Coping with cancer diagnosis and treatment is an emotional experience and grief is an inherent part of it, says Dr. Cleary, whose own life has been shaped by personal experiences with grief.

The year she graduated from college, she lost her mother to suicide.

“I was already dedicated to a career in psychology and mental health,” Dr. Cleary says. “But professionally, it has made me committed to the idea that caring for our mental health is of the utmost importance.”

Having personally experienced profound loss “makes me better able to sit with, to witness and to tend to other people's grief,” she says.

At Simms/Mann, Dr. Cleary helps patients and families with both grief and meaning-making.

“We’re not in the business of forcing silver linings,” she says. “But I think in any hard experience, there is meaning that we’re able to connect to, things that are meaningful to us that matter. … A big part of my own meaning-making about my mom’s death is through this work that I’m able to do, through tending to people’s grief and through ensuring mental health care and access.”

Embracing psychosocial care

During the decade she’s worked at the Simms/Mann Center, Dr. Cleary has seen patients embrace psychosocial care in a new way, tending to their emotional and psychological health as part of their overall wellness journey.
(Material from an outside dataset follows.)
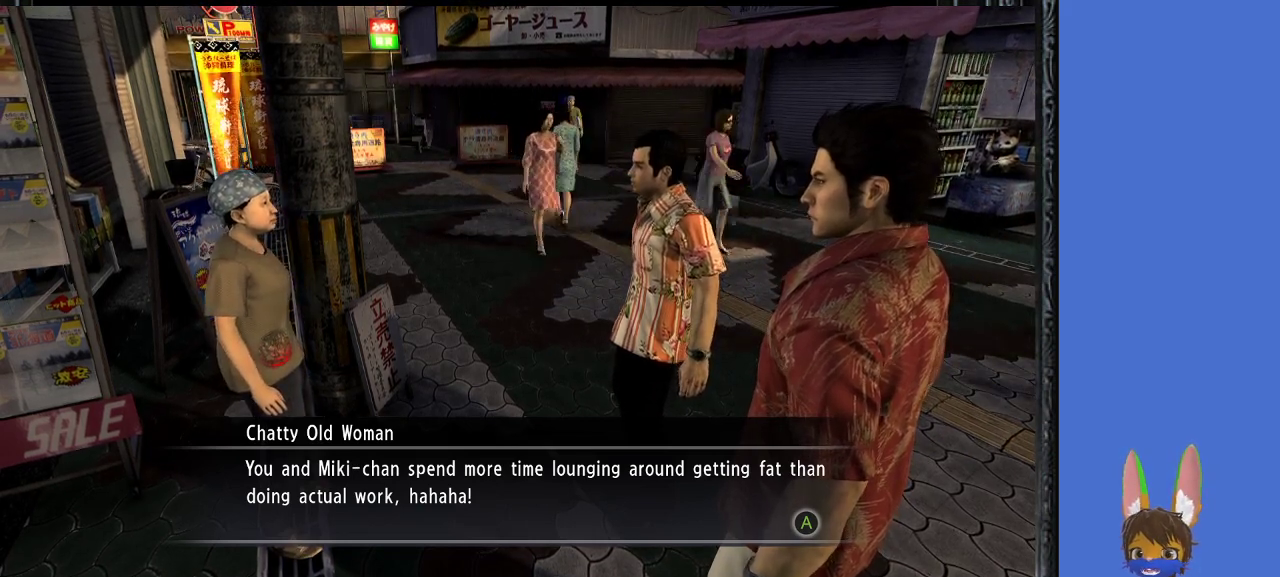
{"buttons": [], "left_stick": "center", "right_stick": "center", "events": [[167, "CROSS", "up"]]}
Many of them haven’t been in therapy before and never previously considered it. Some had ideas about who went to therapy and didn’t see themselves in that image.

“It's amazing to connect with those people and to help reduce some of the stigmas around mental health care by showing that (therapy) is ultimately two humans talking, connecting, and that it can be very effective,” Dr. Cleary says. “That’s an aspect of the job I’ve always really appreciated, and it’s deeply connected to Simms/Mann’s mission of providing care without cost or billing to patients, removing that barrier completely.”